Making Atoms Dance: A Simple Way to Create Molecular Motion

Creating animations of molecular structures is not just about aesthetics—it’s a powerful way to communicate behavior, mechanisms, and design insights. But for many molecular modelers, translating molecular motions into effective animations can be time-consuming and unintuitive. One frequent challenge: how do you animate atoms moving smoothly from one position to another, especially when crafting presentations or scientific illustrations?

If you’ve ever struggled with synchronizing spatial transformations over time, keyframe animation offers an elegant and precise solution. In SAMSON, the integrative platform for molecular design, the Move atoms animation lets you add, modify, and remove keyframes to define exactly how atoms should move within your scene.

Why keyframe animation?

Keyframes let you control molecular transformations at specific points in your animation timeline. Instead of manually dragging atoms for each frame, just choose the start and end locations, and let SAMSON interpolate the motion in between. This lets you focus on the intent of the animation—whether that’s showing binding events, mechanical movements, or nanoscale devices in action.

A clear path to motion

Here’s how you can start animating atom movement using keyframes in SAMSON:

  1. Select the atoms that you want to animate. Use the Selection tools for this step.
  2. Open the Animator, and in its Animation panel, double-click the Move atoms animation. This adds the starting keyframe.
  3. Move the timeline to a new frame, reposition the atoms, and a new keyframe will take the change into account. That’s it—you have a motion.

Add keyframe gif

Precise control

Want finer control over how atoms move? You can use SAMSON’s easing curves to choose how the movement is interpolated. Want a quick, snap-to-grid translation? You can set translation and rotation snapping from the Animator as well.

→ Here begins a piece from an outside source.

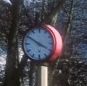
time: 3:50
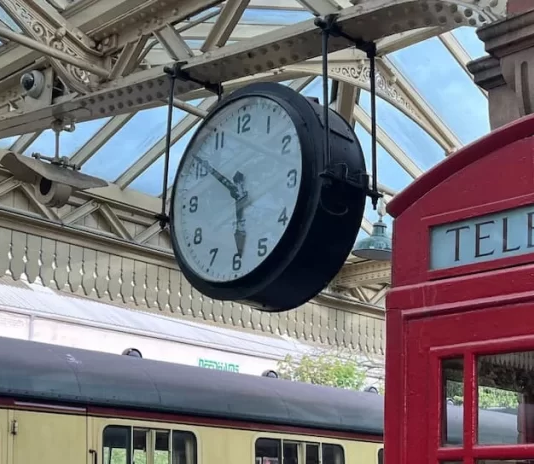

Animations aren’t limited to the “Move atoms” controller either. Prefer using another editor—for example, SAMSON’s Twister? You’re free to disable the built-in animation controller and apply your own transformations using alternative editors. Once you’re done, just add the keyframe again.

Twister animation

Undo, redo, and adjustments

All keyframes are editable—just click and drag them along the timeline. If you need to remove a keyframe, right-click it in the track and select Remove keyframe. It’s a non-destructive approach that gives you full flexibility to tweak animations as your models evolve.

Final tip

Consider animating systems like nanotubes or molecular assemblies across different keyframes to show growth, twisting, docking, and undocking events. These visualizations can be useful not only for analysis but also for storytelling and teaching purposes.